As of yesterday, I’m in full-scale recovery mode: I think I slept 14 hours across multiple nap-eat-nap iterations. Having accumulated a decent amount of sleep debt, I’m trying to stave off the ensuing cold as aggressively as possible :P. There has been some success thus far, though I look back at my food choices and mealtimes the last few days and am very confused.
One has to cut down on some life dimensions when dealing with encroaching deadlines. Interestingly, I seem to have chosen some different dimensions this time compared to my usual: I incorporated way more social activities, and removed much more introspection and sleep. It’s interesting to me what activities I can consider “restful”: it seems that there’s a mode that I can take where I shut down all introspection and compensate by cramming my life with as much learning as possible in social and research domains. It didn’t work perfectly; I ended up doing a lot of late-night reading as a calming, but still anti-introspective activity, which meant that I kept falling behind on sleep. But altogether the final result isn’t bad. I don’t think I’ve ever tried this before because I didn’t have a sufficiently learning-intensive social activity. “Proper” learning– when I’m learning about something that’s interesting to me, and requires me to direct my attention along non-delineated paths to figure it out– is simultaneously calming and energizing for me. It’s a curious result that if I’m feeling worn down, the solution is often either to do a soothing, quiet activity, or it’s to start thinking about a possible solution to a social / introspective problem. The past two weeks also go to show that I have some pretty cool people around me, such that spending time with them feels like learning (and thus is restful and engaging, in my head.)

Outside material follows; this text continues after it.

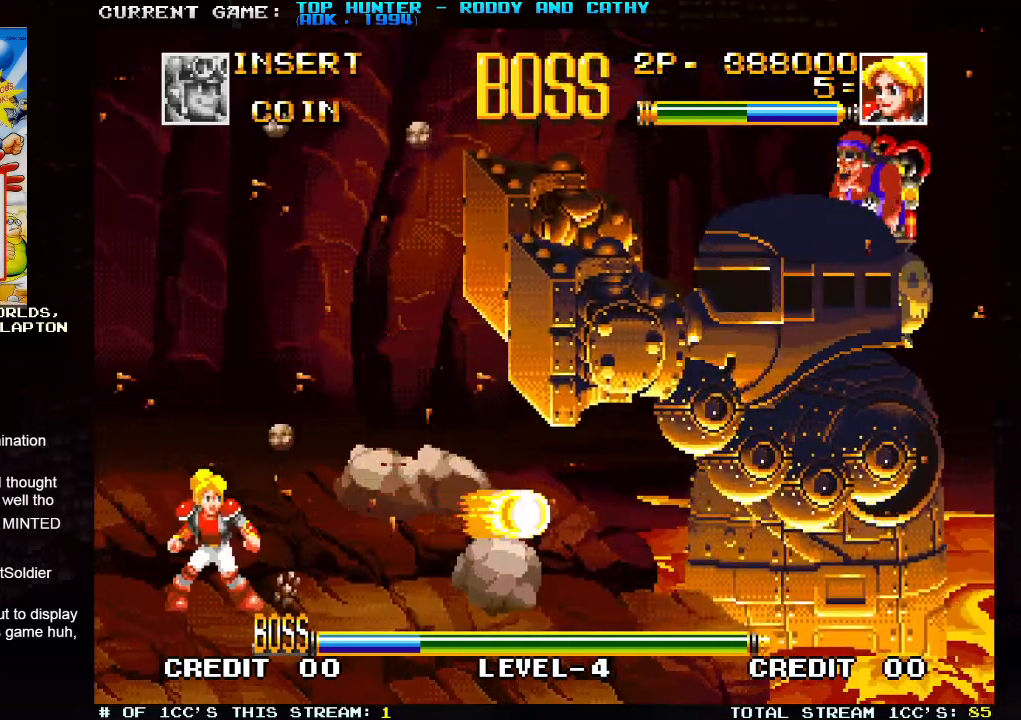
{"buttons": [], "left_stick": "center", "events": []}
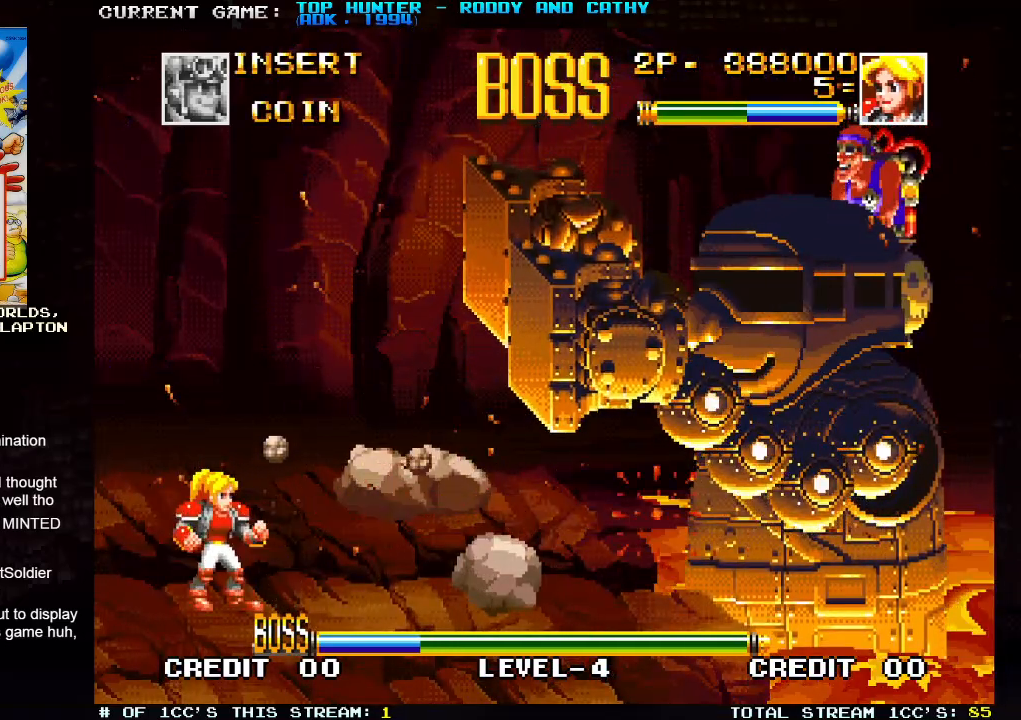
{"buttons": [], "left_stick": "center", "events": [[67, "left_stick", "down"], [183, "SQUARE", "down"], [183, "left_stick", "right"], [250, "left_stick", "center"], [267, "SQUARE", "up"]]}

*Note: the circular reason why learning is calming for me is that I feel like I should be constantly learning almost every moment in life. So when I have that feeling of growing, I don’t have to be antsy: I’m doing what I’m supposed to do. It’s falling into that sense of purpose that makes it feel so restful.
That said, I actually am pretty behind on all of the usual things. Most important is probably my other research projects (small ahhhhh! I have a meeting with my advisors to discuss this on Thurs, must prepare). There’s a good amount of email I’ve been ignoring, though I’ve mostly pushed that through today. I’m behind on health: need to nap more. And there were a few talks last week that I filmed but haven’t caught up on. The usual. Life’s pretty darn good.
Hmm :). My last fun news is this: Rationality Camp 2 is happening! Hahaha– I’m really excited. There’s a decent amount of travel for me coming up, so I’ll be in and out of Berkeley over the next two months…
Rationality Camp 2 (organization): July 13th-16th, slightly more southern CA
Cognitive Science Society Conference: July 24th-31st, London
Center for Brains, Minds, and Machines Summer School: August 13th-Sept 3rd, Woods Hole (MA)
[me, frantically trying to catch up from having missed the first two weeks of classes]: Sept 3rd-indefinite, UC Berkeley.
Summer’s moving along :). Happy holiday, US readers, and happy Tuesday otherwise!